### DATA TO EXAMINE:
__________

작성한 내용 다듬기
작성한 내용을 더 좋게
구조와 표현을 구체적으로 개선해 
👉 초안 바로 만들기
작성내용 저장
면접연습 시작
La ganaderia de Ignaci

__________

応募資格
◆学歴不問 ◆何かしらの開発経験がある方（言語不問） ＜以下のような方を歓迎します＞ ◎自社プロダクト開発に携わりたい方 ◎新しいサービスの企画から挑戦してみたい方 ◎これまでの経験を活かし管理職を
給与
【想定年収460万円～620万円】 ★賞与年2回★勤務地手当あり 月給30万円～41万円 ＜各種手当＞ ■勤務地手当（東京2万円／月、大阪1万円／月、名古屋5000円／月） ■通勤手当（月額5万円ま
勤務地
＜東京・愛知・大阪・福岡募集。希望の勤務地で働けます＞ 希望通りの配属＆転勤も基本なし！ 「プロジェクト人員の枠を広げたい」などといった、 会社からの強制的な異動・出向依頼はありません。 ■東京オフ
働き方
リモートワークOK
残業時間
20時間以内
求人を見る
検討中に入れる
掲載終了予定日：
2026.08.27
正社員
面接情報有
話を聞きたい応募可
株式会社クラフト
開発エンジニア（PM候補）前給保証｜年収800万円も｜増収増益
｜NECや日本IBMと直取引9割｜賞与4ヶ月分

__________

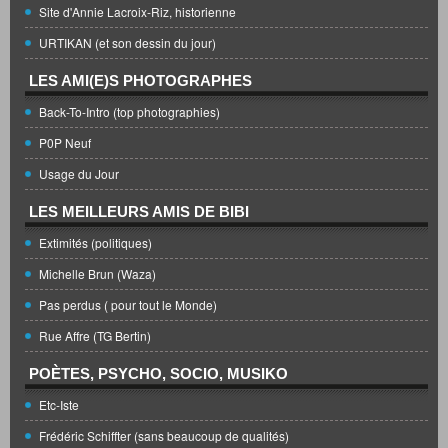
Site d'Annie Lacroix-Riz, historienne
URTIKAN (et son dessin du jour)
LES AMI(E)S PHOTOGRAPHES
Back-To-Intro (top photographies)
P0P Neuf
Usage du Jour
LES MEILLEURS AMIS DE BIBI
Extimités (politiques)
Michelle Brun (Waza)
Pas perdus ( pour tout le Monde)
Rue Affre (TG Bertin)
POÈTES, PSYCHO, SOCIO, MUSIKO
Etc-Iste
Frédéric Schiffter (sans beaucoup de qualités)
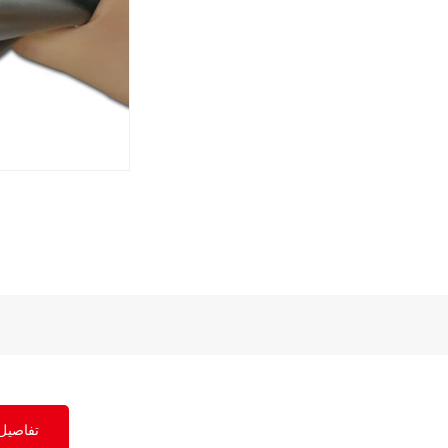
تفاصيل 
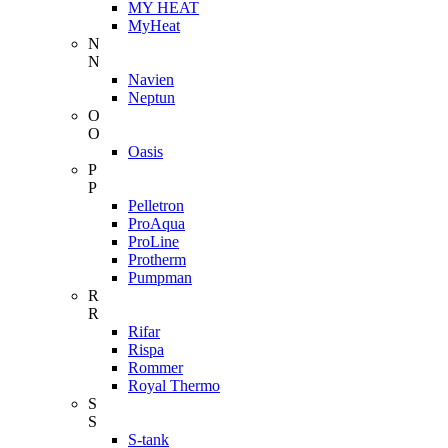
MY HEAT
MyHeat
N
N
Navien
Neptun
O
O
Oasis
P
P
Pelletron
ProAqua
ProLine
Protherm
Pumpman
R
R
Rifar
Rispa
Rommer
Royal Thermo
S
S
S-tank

__________

### EXERCISE:
Which lines in the listing above contain the string "新しいサービスの企画から挑戦してみたい方"? Copy each of those lines in full.

### ANSWER SPACE:
◆学歴不問 ◆何かしらの開発経験がある方（言語不問） ＜以下のような方を歓迎します＞ ◎自社プロダクト開発に携わりたい方 ◎新しいサービスの企画から挑戦してみたい方 ◎これまでの経験を活かし管理職を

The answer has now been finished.